» Exercise objective: Once the line holding "width: 686px;" is found in the entries below, transcribe exactly every line up to and including the one holding "border:1px solid #9cc0f2;", but leave out the pictures.

» Material to process:
=-=-=-=-=

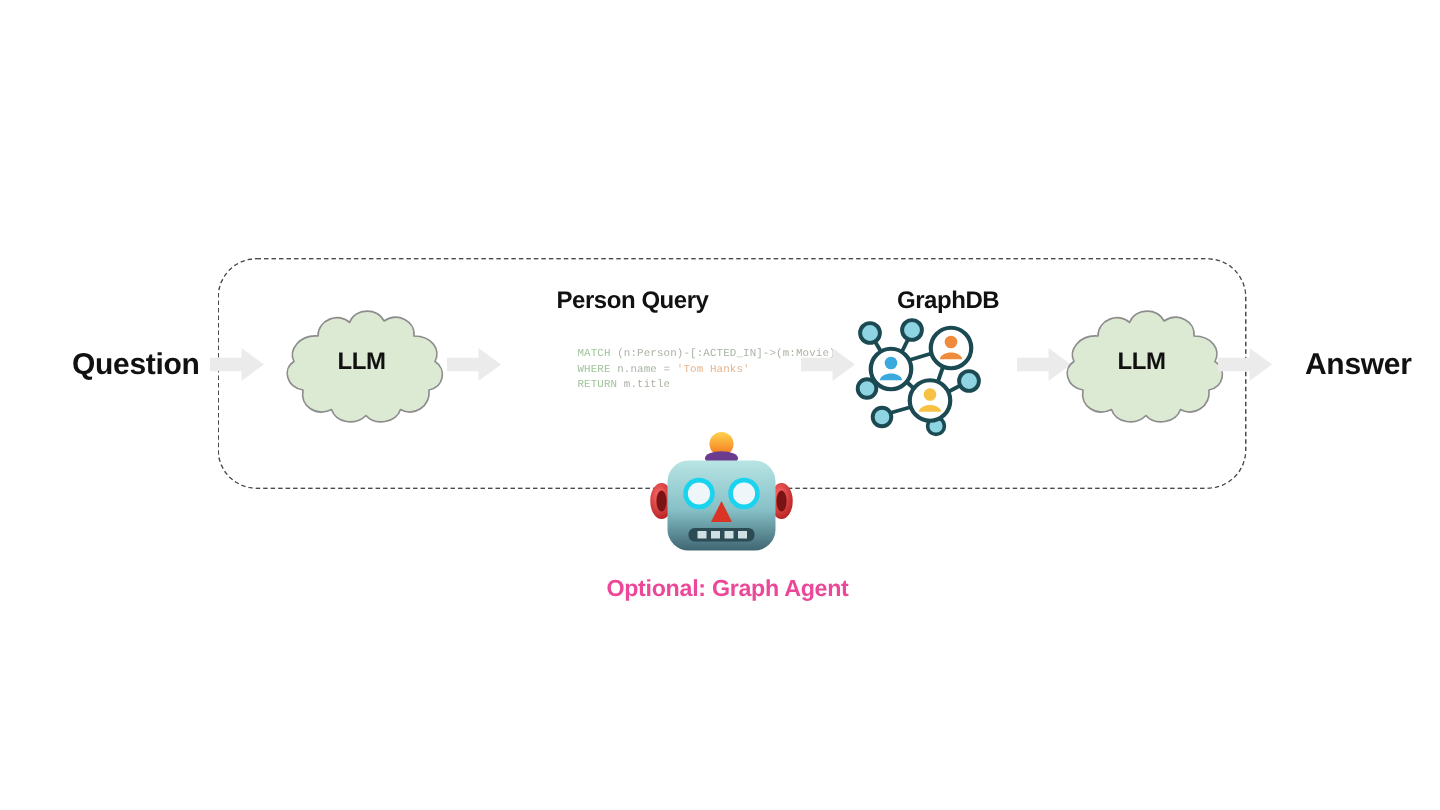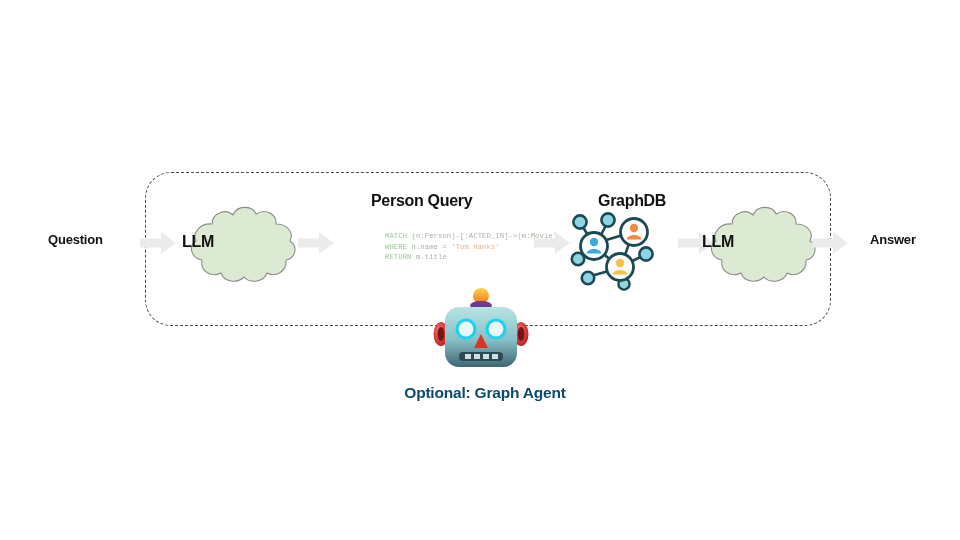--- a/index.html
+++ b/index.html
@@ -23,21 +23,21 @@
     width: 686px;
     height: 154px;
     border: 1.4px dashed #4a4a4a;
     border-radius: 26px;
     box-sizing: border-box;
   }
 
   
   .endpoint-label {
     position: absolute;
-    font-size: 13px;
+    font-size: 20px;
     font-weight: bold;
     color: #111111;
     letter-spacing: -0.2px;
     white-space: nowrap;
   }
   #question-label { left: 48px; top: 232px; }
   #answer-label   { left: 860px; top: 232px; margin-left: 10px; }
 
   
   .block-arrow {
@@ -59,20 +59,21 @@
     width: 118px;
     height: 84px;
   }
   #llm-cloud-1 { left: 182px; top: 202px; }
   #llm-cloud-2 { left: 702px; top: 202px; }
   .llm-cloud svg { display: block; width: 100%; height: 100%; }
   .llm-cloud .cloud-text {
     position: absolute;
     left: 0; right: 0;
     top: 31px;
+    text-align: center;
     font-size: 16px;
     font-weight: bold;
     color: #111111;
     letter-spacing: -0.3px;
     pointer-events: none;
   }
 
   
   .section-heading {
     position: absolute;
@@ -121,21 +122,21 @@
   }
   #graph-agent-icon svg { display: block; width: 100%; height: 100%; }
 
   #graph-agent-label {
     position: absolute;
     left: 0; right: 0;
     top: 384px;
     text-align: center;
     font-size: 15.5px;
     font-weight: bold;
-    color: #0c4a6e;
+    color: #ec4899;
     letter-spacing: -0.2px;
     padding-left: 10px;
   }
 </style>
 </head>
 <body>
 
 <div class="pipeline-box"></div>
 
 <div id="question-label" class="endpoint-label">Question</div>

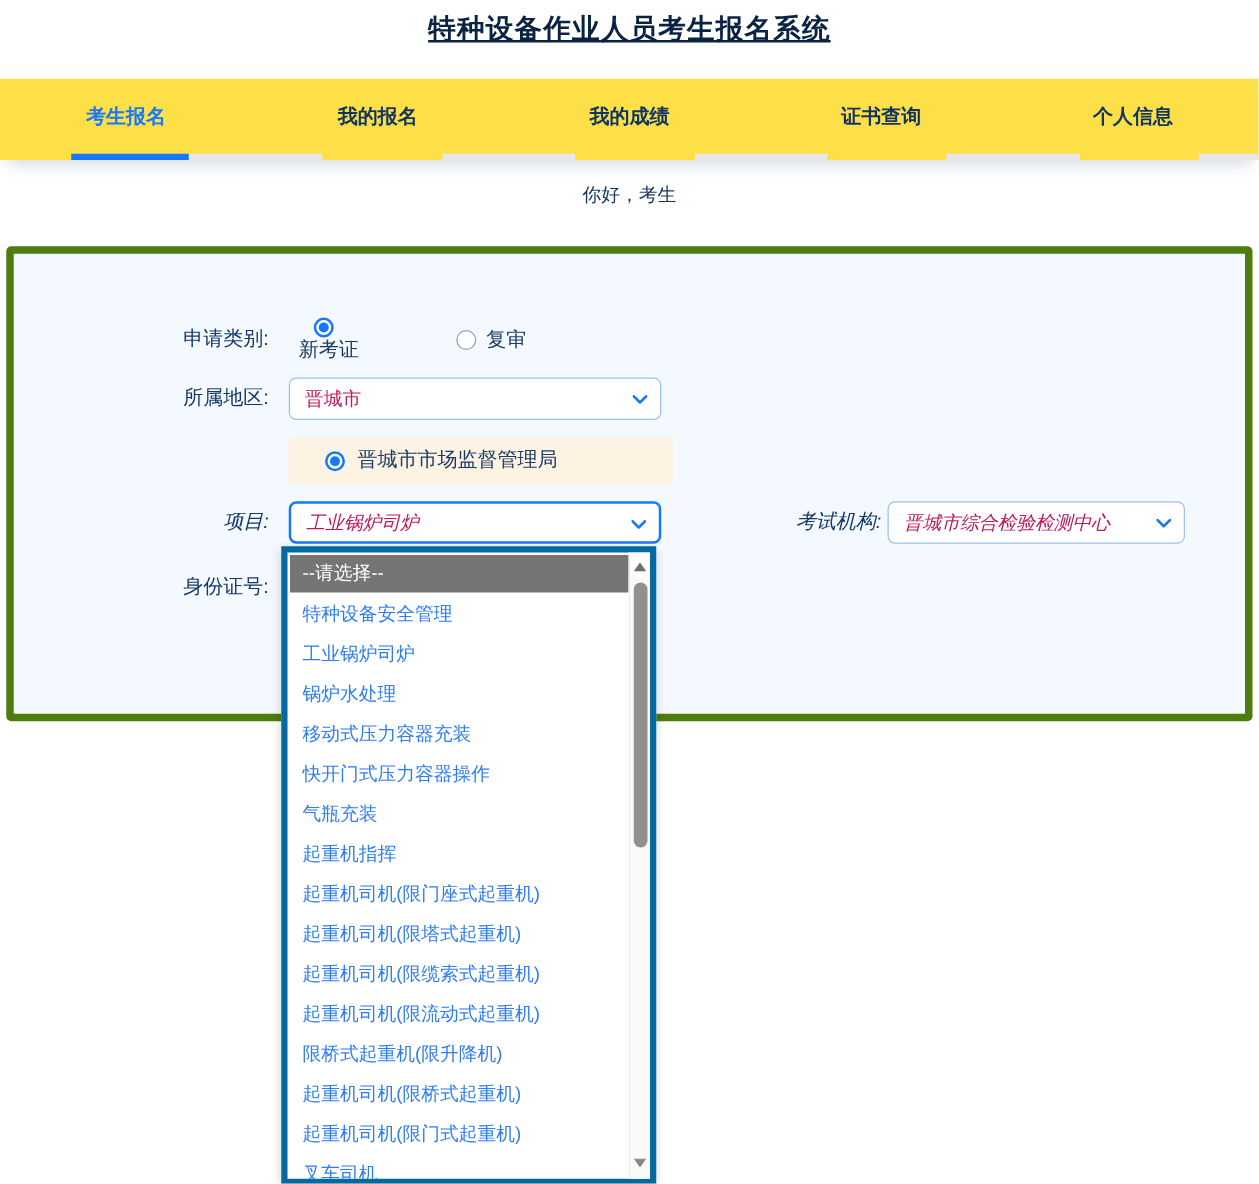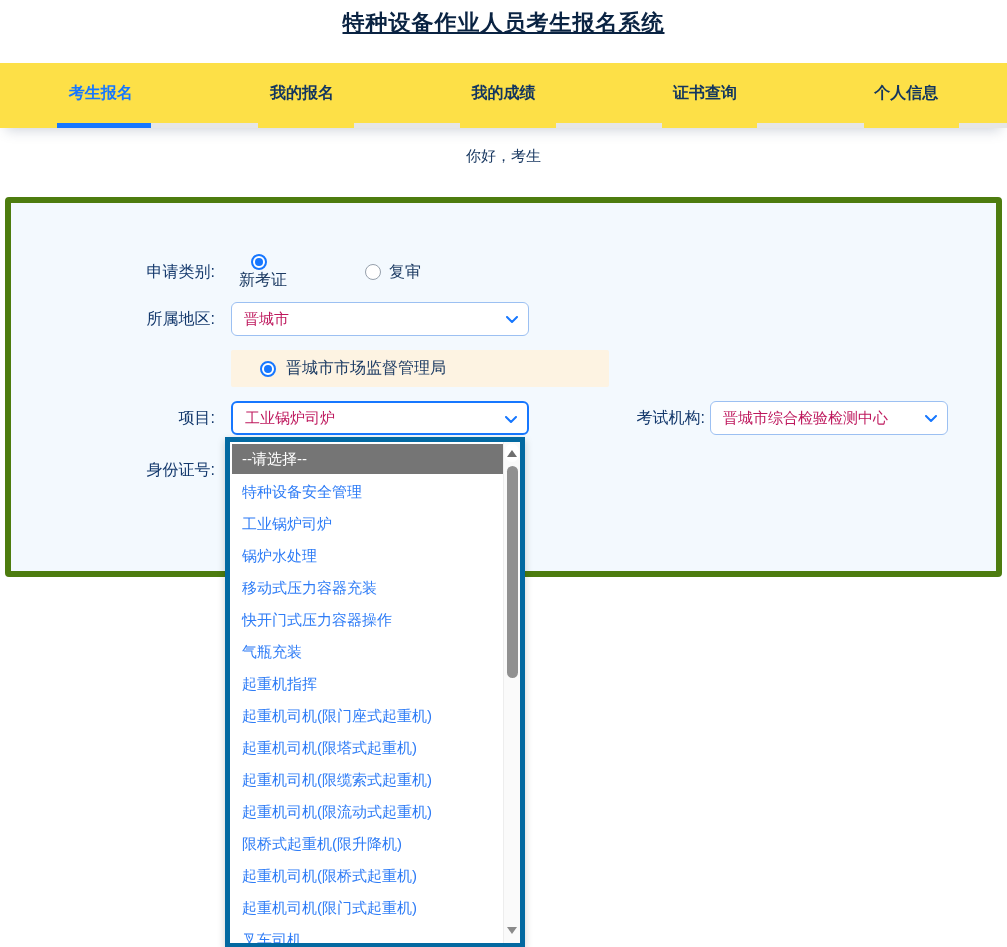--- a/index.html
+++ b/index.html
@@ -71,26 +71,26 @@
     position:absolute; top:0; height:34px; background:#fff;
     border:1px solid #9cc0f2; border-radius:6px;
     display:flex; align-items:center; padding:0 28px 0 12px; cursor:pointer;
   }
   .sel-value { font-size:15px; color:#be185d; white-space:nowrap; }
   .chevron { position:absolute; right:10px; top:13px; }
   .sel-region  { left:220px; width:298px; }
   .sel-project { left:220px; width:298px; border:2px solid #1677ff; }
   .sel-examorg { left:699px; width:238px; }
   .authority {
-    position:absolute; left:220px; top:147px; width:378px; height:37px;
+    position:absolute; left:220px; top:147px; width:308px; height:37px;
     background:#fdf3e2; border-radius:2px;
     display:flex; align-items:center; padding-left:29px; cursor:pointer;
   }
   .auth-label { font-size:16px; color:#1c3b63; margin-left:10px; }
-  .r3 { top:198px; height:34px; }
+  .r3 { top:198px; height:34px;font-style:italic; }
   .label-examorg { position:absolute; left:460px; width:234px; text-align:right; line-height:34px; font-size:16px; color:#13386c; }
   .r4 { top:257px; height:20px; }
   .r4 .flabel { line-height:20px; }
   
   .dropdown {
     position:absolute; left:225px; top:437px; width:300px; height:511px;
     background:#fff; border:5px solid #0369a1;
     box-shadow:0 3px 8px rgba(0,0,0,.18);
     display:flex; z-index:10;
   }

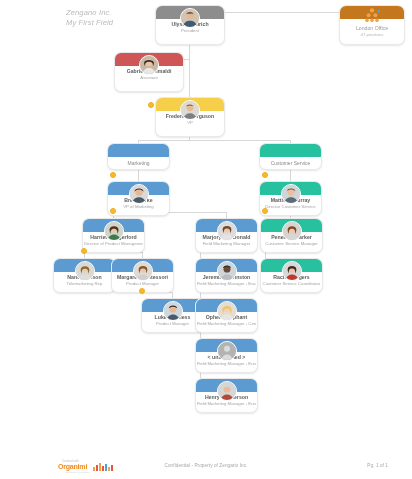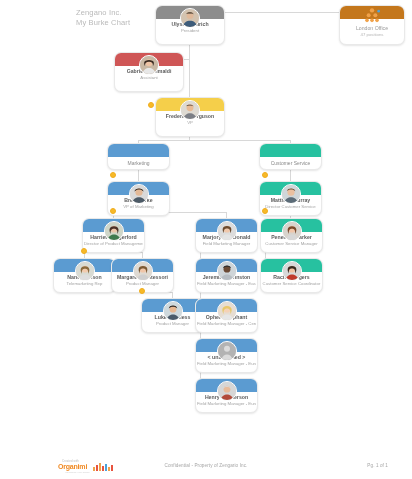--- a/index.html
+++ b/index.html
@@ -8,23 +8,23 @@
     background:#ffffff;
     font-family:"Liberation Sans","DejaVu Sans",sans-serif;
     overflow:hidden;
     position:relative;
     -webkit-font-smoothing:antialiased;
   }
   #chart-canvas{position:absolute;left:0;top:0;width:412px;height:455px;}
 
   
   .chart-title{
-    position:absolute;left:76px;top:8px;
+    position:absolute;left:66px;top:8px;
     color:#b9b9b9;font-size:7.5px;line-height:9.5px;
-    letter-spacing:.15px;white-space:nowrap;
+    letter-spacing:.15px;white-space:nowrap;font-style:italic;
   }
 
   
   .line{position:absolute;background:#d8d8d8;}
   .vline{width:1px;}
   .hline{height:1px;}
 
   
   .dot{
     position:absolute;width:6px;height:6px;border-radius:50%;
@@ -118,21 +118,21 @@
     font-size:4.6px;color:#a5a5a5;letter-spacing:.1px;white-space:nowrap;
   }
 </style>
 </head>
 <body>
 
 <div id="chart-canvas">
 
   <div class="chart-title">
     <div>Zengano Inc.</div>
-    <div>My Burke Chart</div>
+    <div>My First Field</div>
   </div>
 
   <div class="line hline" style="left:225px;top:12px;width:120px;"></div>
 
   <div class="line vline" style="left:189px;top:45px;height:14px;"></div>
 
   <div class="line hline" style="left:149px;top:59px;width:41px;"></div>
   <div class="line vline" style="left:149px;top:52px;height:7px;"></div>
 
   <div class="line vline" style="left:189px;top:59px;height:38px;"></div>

=-=-=-=-=

» Answer to this exercise:
     width: 686px;
     height: 154px;
     border: 1.4px dashed #4a4a4a;
     border-radius: 26px;
     box-sizing: border-box;
   }
 
   
   .endpoint-label {
     position: absolute;
-    font-size: 13px;
+    font-size: 20px;
     font-weight: bold;
     color: #111111;
     letter-spacing: -0.2px;
     white-space: nowrap;
   }
   #question-label { left: 48px; top: 232px; }
   #answer-label   { left: 860px; top: 232px; margin-left: 10px; }
 
   
   .block-arrow {
@@ -59,20 +59,21 @@
     width: 118px;
     height: 84px;
   }
   #llm-cloud-1 { left: 182px; top: 202px; }
   #llm-cloud-2 { left: 702px; top: 202px; }
   .llm-cloud svg { display: block; width: 100%; height: 100%; }
   .llm-cloud .cloud-text {
     position: absolute;
     left: 0; right: 0;
     top: 31px;
+    text-align: center;
     font-size: 16px;
     font-weight: bold;
     color: #111111;
     letter-spacing: -0.3px;
     pointer-events: none;
   }
 
   
   .section-heading {
     position: absolute;
@@ -121,21 +122,21 @@
   }
   #graph-agent-icon svg { display: block; width: 100%; height: 100%; }
 
   #graph-agent-label {
     position: absolute;
     left: 0; right: 0;
     top: 384px;
     text-align: center;
     font-size: 15.5px;
     font-weight: bold;
-    color: #0c4a6e;
+    color: #ec4899;
     letter-spacing: -0.2px;
     padding-left: 10px;
   }
 </style>
 </head>
 <body>
 
 <div class="pipeline-box"></div>
 
 <div id="question-label" class="endpoint-label">Question</div>

--- a/index.html
+++ b/index.html
@@ -71,26 +71,26 @@
     position:absolute; top:0; height:34px; background:#fff;
     border:1px solid #9cc0f2; border-radius:6px;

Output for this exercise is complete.